■ SOURCE TEXT ■
*** Block opens ***

Keywords

1 Introduction

1.1 Motivation

What features and capabilities would future computer workstations have? How would they impact our productivity and ability to solve complex problems? Will they help us collaborate more effectively? Is it possible to achieve a significant leap in performance without changing the application models being used today? These are some of the questions we asked ourselves when we set out to experiment on futuristic workstation design. We were motivated by the ready availability of unused computational power (most PCs have CPUs that do not function to full capacity under normal use), rapid growth in the availability of RAM and hard drive storage, the wide availability of inexpensive sensor systems, and the clear understanding that we do not use all these resources in PCs a vast majority of the time. We were also interested in seeing if we could raise microprocessor features such as instruction pipelining and branch prediction to the user level tasks, what the system requirements would be to achieve that, and whether these features would significantly increase a user’s efficiency and effectiveness.

1.2 Design Rationale

From the very start of this project, we were interested in experimenting with multi-touch as a primary input model. We wanted the main input area of the workstation to be fairly large so that more than one person could work together (to support possible future experiments with multiple users simultaneously engaging with the system). We selected gaze-tracking as one of the key input models to the new workstation because of its ability to help us understand the user’s context. We wanted to experiment with building a system that could put screen controls (like Ok or Cancel buttons) directly under a user’s hands, shifting the traditional paradigm of reaching or searching for the controls. This line of investigation revealed that proximity detection (detecting the nearness of the user’s hands to the main input surface) would be a valuable capability.

We also determined that capturing user-level semantics during interactions with the system would significantly improve the usefulness of information related to gaze tracking as well as interactions on the touch screen. Therefore, we extended the applications used for testing so that they can report accurately about on-screen items of interest with which the user engages. For areas of research such as task automation and contextual/cognitive auto-fill, we introduced a semantically enhanced interaction model for the applications being used to enable the capture of a user’s workflows while preserving user-level operational semantics. For example, if the user pressed the Send button in a mail client, our system would respond, “The user executed the send mail function in Thunderbird with the following parameters…” instead of reporting a less meaningful output such as “Send button pressed”.

To facilitate research about team dynamics and methods for improving collaboration, we decided to build a centralized server modeled on massively multi-player online role playing (MMORPG) game systems. This approach would enable us to capture the context of all users irrespective of their location in real time, reason about it, and then adjust the user’s experience based on the analysis results.

2 Related Work

The development of bRIGHT involved R&D in various areas of HCI. In this section we will be looking at some of those areas such as multimodal input, gaze tracking and context modeling. bRIGHT utilizes semantic interaction and visualization models to capture the end user’s context in a very rich fashion, see [1] for a detailed discussion on how this is achieved.

*** Block closes ***

■ WHAT YOU HAVE TO DO ■
Please return, word for word, the part of the workstation design text that begins at the words "2 Related Work" and stops after "this is achieved.". The entries that come next were taken from a separate source.

(Limb landmark coordinates)

*** Block opens ***

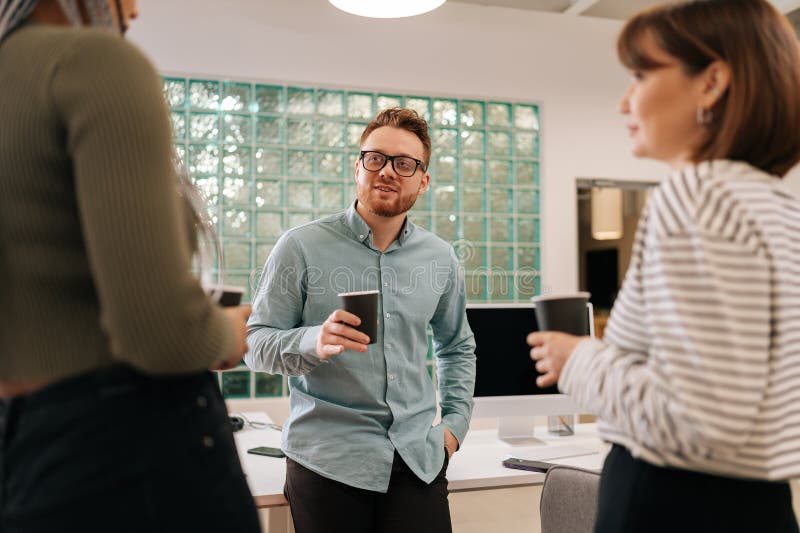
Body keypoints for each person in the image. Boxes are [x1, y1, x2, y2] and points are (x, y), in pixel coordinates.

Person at [527, 1, 800, 532]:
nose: (624, 102)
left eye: (640, 74)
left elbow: (698, 420)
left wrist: (578, 358)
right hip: (760, 503)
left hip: (673, 500)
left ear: (711, 82)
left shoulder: (696, 194)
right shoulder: (780, 205)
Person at [0, 1, 260, 531]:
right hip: (134, 453)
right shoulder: (95, 64)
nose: (134, 12)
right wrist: (227, 332)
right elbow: (162, 332)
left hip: (25, 448)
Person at [245, 107, 476, 533]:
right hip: (328, 463)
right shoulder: (300, 247)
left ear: (422, 181)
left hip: (418, 460)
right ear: (358, 167)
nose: (388, 171)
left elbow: (457, 345)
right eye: (376, 158)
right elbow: (256, 345)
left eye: (404, 164)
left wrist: (455, 426)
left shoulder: (440, 258)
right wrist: (314, 340)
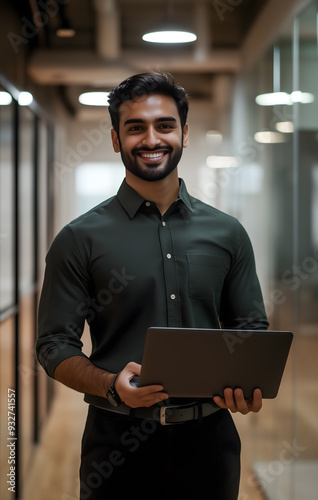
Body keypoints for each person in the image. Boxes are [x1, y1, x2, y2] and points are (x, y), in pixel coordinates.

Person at [36, 71, 269, 500]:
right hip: (115, 445)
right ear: (114, 139)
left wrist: (246, 382)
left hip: (210, 444)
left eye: (164, 125)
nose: (151, 138)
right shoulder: (79, 238)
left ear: (184, 132)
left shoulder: (227, 233)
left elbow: (250, 328)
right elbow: (53, 346)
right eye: (135, 127)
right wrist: (109, 385)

*** Block closes ***

■ RESPONSE AREA ■
2 Related Work

The development of bRIGHT involved R&D in various areas of HCI. In this section we will be looking at some of those areas such as multimodal input, gaze tracking and context modeling. bRIGHT utilizes semantic interaction and visualization models to capture the end user’s context in a very rich fashion, see [1] for a detailed discussion on how this is achieved.